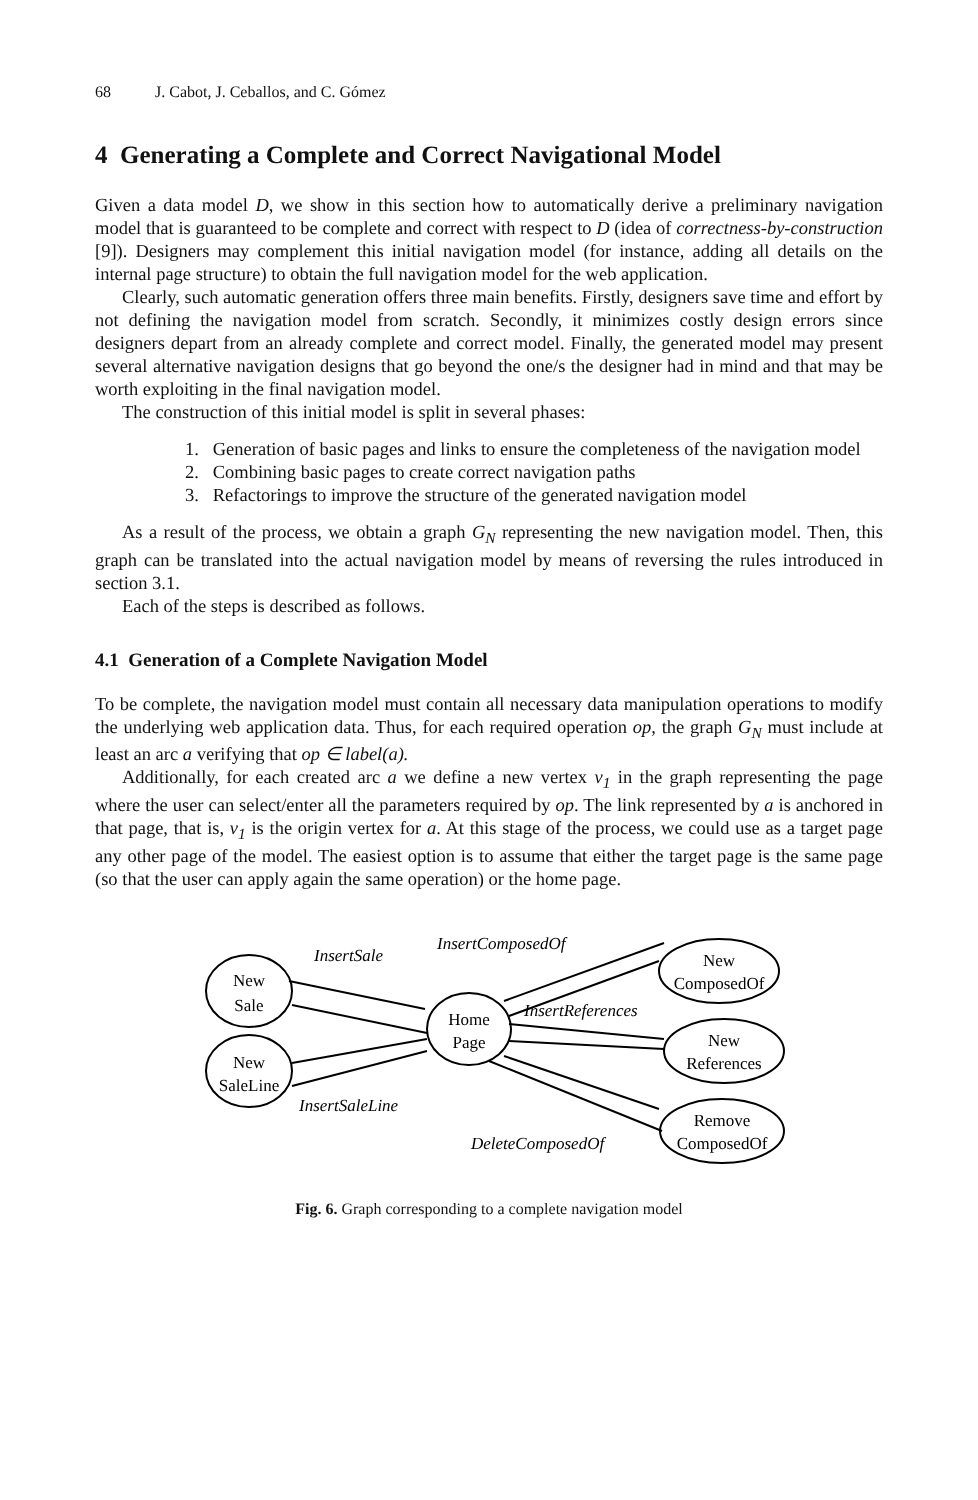68 J. Cabot, J. Ceballos, and C. Gómez
4 Generating a Complete and Correct Navigational Model
Given a data model D, we show in this section how to automatically derive a preliminary navigation model that is guaranteed to be complete and correct with respect to D (idea of correctness-by-construction [9]). Designers may complement this initial navigation model (for instance, adding all details on the internal page structure) to obtain the full navigation model for the web application.
Clearly, such automatic generation offers three main benefits. Firstly, designers save time and effort by not defining the navigation model from scratch. Secondly, it minimizes costly design errors since designers depart from an already complete and correct model. Finally, the generated model may present several alternative navigation designs that go beyond the one/s the designer had in mind and that may be worth exploiting in the final navigation model.
The construction of this initial model is split in several phases:
1. Generation of basic pages and links to ensure the completeness of the navigation model
2. Combining basic pages to create correct navigation paths
3. Refactorings to improve the structure of the generated navigation model
As a result of the process, we obtain a graph G<sub>N</sub> representing the new navigation model. Then, this graph can be translated into the actual navigation model by means of reversing the rules introduced in section 3.1.
Each of the steps is described as follows.
4.1 Generation of a Complete Navigation Model
To be complete, the navigation model must contain all necessary data manipulation operations to modify the underlying web application data. Thus, for each required operation op, the graph G<sub>N</sub> must include at least an arc a verifying that op ∈ label(a).
Additionally, for each created arc a we define a new vertex v<sub>1</sub> in the graph representing the page where the user can select/enter all the parameters required by op. The link represented by a is anchored in that page, that is, v<sub>1</sub> is the origin vertex for a. At this stage of the process, we could use as a target page any other page of the model. The easiest option is to assume that either the target page is the same page (so that the user can apply again the same operation) or the home page.
New
Sale
New
SaleLine
Home
Page
New
ComposedOf
New
References
Remove
ComposedOf
InsertSale
InsertComposedOf
InsertReferences
InsertSaleLine
DeleteComposedOf
Fig. 6. Graph corresponding to a complete navigation model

- - - - -

» YOUR INSTRUCTIONS: Copy all the material above exactly, but skip each image.

» SOLUTION TO THIS TASK:
68 J. Cabot, J. Ceballos, and C. Gómez
4 Generating a Complete and Correct Navigational Model
Given a data model D, we show in this section how to automatically derive a preliminary navigation model that is guaranteed to be complete and correct with respect to D (idea of correctness-by-construction [9]). Designers may complement this initial navigation model (for instance, adding all details on the internal page structure) to obtain the full navigation model for the web application.
Clearly, such automatic generation offers three main benefits. Firstly, designers save time and effort by not defining the navigation model from scratch. Secondly, it minimizes costly design errors since designers depart from an already complete and correct model. Finally, the generated model may present several alternative navigation designs that go beyond the one/s the designer had in mind and that may be worth exploiting in the final navigation model.
The construction of this initial model is split in several phases:
1. Generation of basic pages and links to ensure the completeness of the navigation model
2. Combining basic pages to create correct navigation paths
3. Refactorings to improve the structure of the generated navigation model
As a result of the process, we obtain a graph G<sub>N</sub> representing the new navigation model. Then, this graph can be translated into the actual navigation model by means of reversing the rules introduced in section 3.1.
Each of the steps is described as follows.
4.1 Generation of a Complete Navigation Model
To be complete, the navigation model must contain all necessary data manipulation operations to modify the underlying web application data. Thus, for each required operation op, the graph G<sub>N</sub> must include at least an arc a verifying that op ∈ label(a).
Additionally, for each created arc a we define a new vertex v<sub>1</sub> in the graph representing the page where the user can select/enter all the parameters required by op. The link represented by a is anchored in that page, that is, v<sub>1</sub> is the origin vertex for a. At this stage of the process, we could use as a target page any other page of the model. The easiest option is to assume that either the target page is the same page (so that the user can apply again the same operation) or the home page.
New
Sale
New
SaleLine
Home
Page
New
ComposedOf
New
References
Remove
ComposedOf
InsertSale
InsertComposedOf
InsertReferences
InsertSaleLine
DeleteComposedOf
Fig. 6. Graph corresponding to a complete navigation model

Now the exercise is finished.